Philosophers like to say that the philosophers people actually read aren’t really philosophers, and histories of philosophy seem written to codify and reinforce who counts as a philosopher and who doesn’t. “The history of philosophy,” Gilles Deleuze said, “has always been the agent of power in philosophy…A formidable school of intimidation…An image of thought called philosophy has been formed historically and it effectively stops people from thinking.” The dilemma of Grayling’s The History of Philosophy is that most of the philosophers that draw people to philosophy aren’t in the philosophical canon. The philosophy that invites and entrances is the philosophy that speaks to the ego’s cry for understanding rather than the mind’s cry for clarity. In Will Durant’s words, it’s the philosophy that speaks on the “problems like good and evil, beauty and ugliness, order and freedom, life and death,” not the philosophy that leads to sentences like, “The rejection of the analytic-synthetic distinction is a consequence of [Willard Van Orman] Quine’s extensionalism, because the idea of analyticity essentially turns on the intensional notion of meanings.”

The History of Philosophy feels like something Grayling wanted not to write but to have written. There is no authorial impulse to it; no sparks of joy or excitement. There are a few attempts at humor; Grayling, for example, repeats the same jokey aside about St. Augustine “as he is known in ecclesiastical circles” and St. Aquinas “as he is known in religious circles.”
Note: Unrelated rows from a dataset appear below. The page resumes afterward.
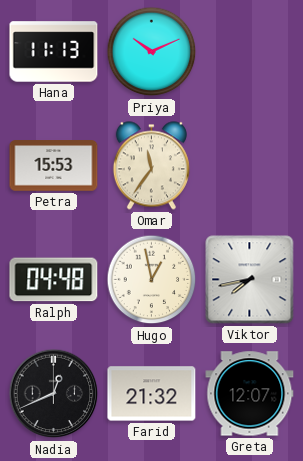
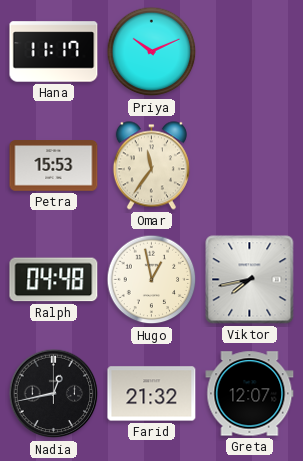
Hana: 11:13 -> 11:17
Nadia: 12:41 -> 12:43
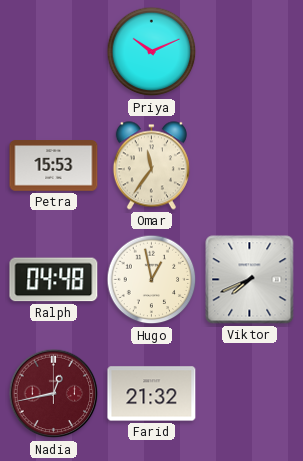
Hana: 11:17 -> none
Viktor: 7:43 -> 7:41
Nadia dial: black -> burgundy
Greta: 12:07 -> none
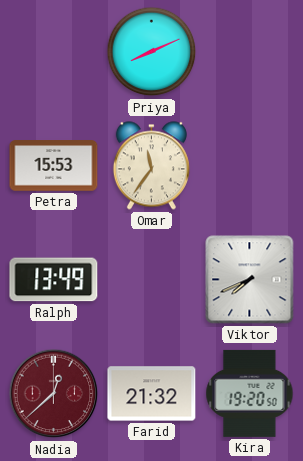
Priya: 10:11 -> 8:11
Ralph: 04:48 -> 13:49
Hugo: 12:58 -> none
Nadia: 12:43 -> 12:38
Kira: none -> 19:20
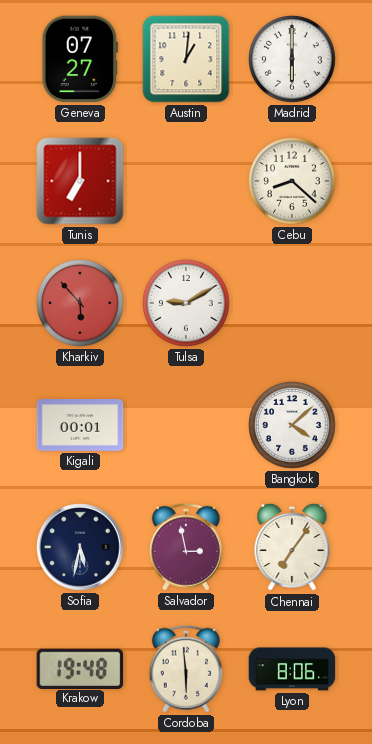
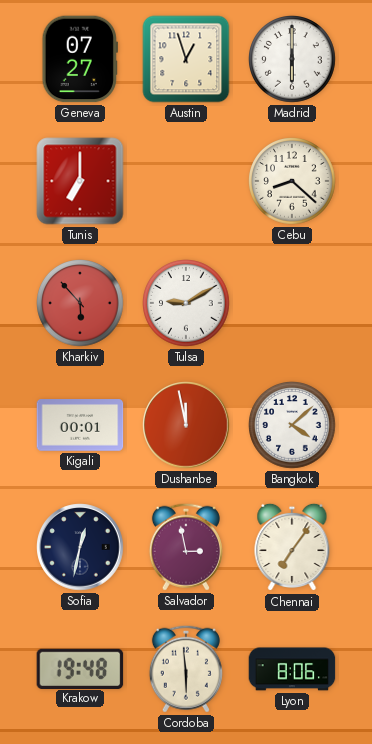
Austin: 1:01 -> 12:57
Dushanbe: none -> 11:58
Sofia: 5:32 -> 12:32
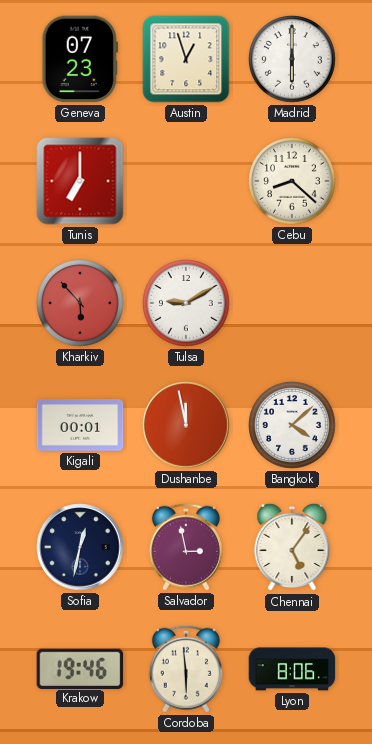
Geneva: 07:27 -> 07:23
Chennai: 7:06 -> 5:06
Krakow: 19:48 -> 19:46
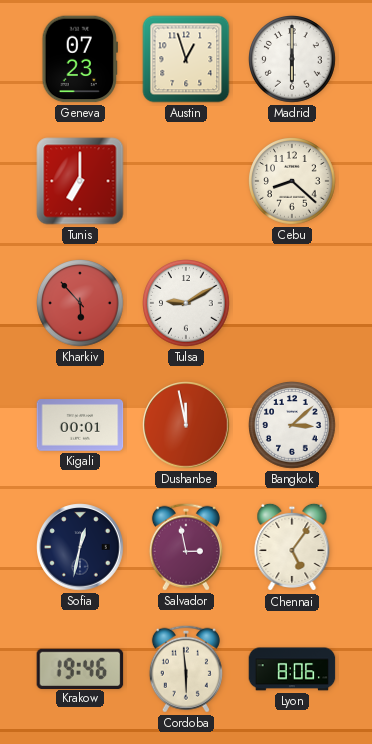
Bangkok: 4:08 -> 3:08
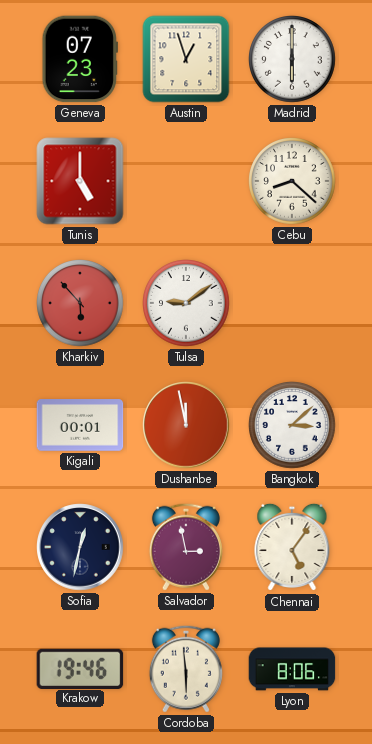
Tunis: 7:00 -> 5:00
Tulsa: 9:10 -> 9:09
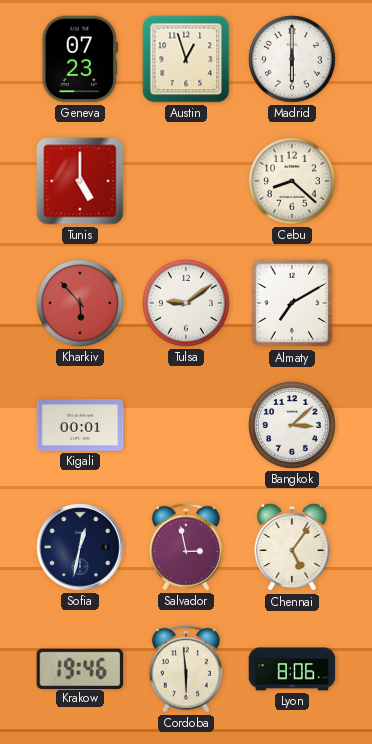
Almaty: none -> 7:10
Dushanbe: 11:58 -> none
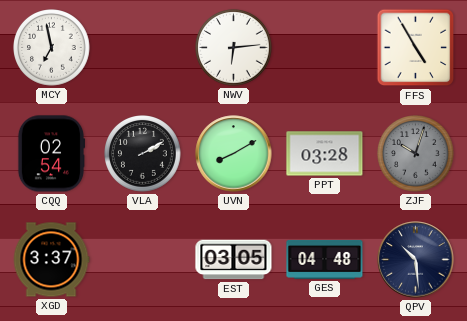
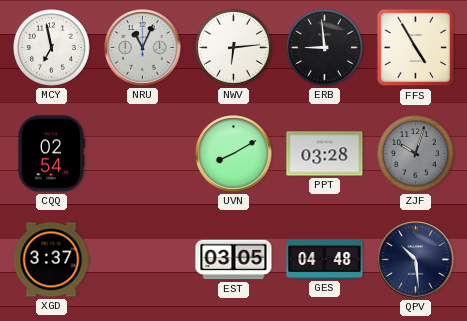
NRU: none -> 11:04
ERB: none -> 8:59
VLA: 2:10 -> none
Much of the philosophical canon is as dull as that joke, and no one should feel discouraged if they aren’t completely enthralled by Wilhelm Gottfried Leibniz’s Monadology or Martin Heidegger’s Being and Time. As Deleuze said, the philosophical canon seems designed to be a barrier rather than a doorway. For those who read Grayling’s The History of Philosophy and feel like giving up on the entire subject, please try one of the alternatives mentioned earlier (or Durant’s The Pleasures of Philosophy). And know that, if the philosophical canon doesn’t do it for you, there’s still plenty of philosophy outside of it.